Her activism was not without personal sacrifice. After her separation from her first husband, she married three more times, a railway worker, a Cameroonian boxer (regularly threatened with deportation by her political enemies), and a businessman. None of the marriages lasted. She endured physical attacks, including one where six men beat her unconscious and left her for dead in the bush.
Despite all this, Sawaba remained a pillar of courage. Her home on Benin Street in Zaria became a hub for political meetings, filled with posters of Karl Marx, Thomas Sankara, and Samora Machel. She maintained an open-door policy, raising not only her daughter but also dozens of adopted children, relatives, orphans, and street kids. By the time of her death, she had taken in over 30 children, some from the hospital just days before her passing.
At home, she was warm and unpretentious. Her daughter Bilikisu remembered her love of cooking and her favourite dishes: Nupe dukuno, tuwo shinkafa, and sakwara. Yet beyond the domestic space, she remained an indomitable lioness of politics, blunt, non-conformist, outspoken.
In 1998, disillusioned by corruption and the loss of ideology in Nigerian politics, she formally retired, declaring: “Politics in the country has lost its flavour and is no longer a game of ideology, but a game of self-aggrandisement.” She died three years later, in October 2001, at the age of 68.
Her funeral in Zaria was attended by two former heads of state, a testament to her political stature.

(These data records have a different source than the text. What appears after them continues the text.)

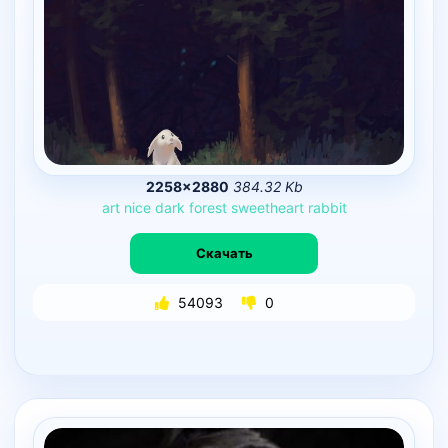
2258×2880
384.32 Kb
art
nice
dark
forest
sweetheart
rabbit
Скачать
54093
0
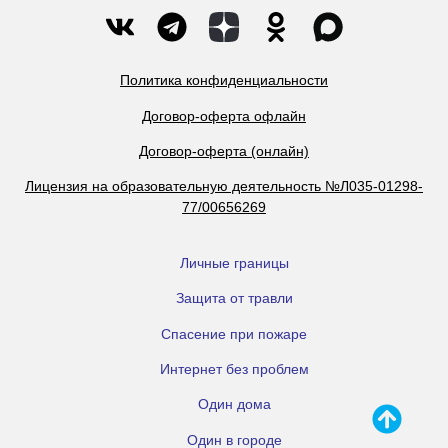
Политика конфиденциальности
Договор-оферта офлайн
Договор-оферта (онлайн)
Лицензия на образовательную деятельность №Л035-01298-
77/00656269
Личные границы
Защита от травли
Спасение при пожаре
Интернет без проблем
Один дома
Один в городе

Tributes poured in, with the New Nigerian describing her as “the most tortured and jailed Nigerian female politician.” Her daughter Bilikisu summed up her mother’s life simply: “She never stopped hoping for a better society and remained optimistic that Nigerians, especially women, would be free from tyranny and dictatorial leadership.”

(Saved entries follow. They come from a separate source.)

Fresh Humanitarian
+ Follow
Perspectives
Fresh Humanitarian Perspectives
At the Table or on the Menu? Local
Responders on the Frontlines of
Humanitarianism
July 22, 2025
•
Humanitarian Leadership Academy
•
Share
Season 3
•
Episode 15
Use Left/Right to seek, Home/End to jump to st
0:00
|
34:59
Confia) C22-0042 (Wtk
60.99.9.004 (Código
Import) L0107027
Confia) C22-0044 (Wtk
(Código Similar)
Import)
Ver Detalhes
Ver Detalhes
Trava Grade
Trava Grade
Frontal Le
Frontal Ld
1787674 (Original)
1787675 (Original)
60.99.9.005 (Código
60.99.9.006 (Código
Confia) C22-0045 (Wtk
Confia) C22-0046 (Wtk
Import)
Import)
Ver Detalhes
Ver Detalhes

Hajiya Gambo Sawaba lived and died as she had always been, a fighter, a redeemer, a lioness who roared for the voiceless.
Today, her memory endures in monuments such as the Hajiya Gambo Sawaba General Hospital in Zaria, a hostel at Bayero University, Kano (BUK) named after her, and in the many statues raised in her honour.
Hajiya Gambo Sawaba fought, bled, and endured for the rights of women and the poor. She never asked for applause but her legacy roars on, immortalizing her as the true Lioness of Zaria.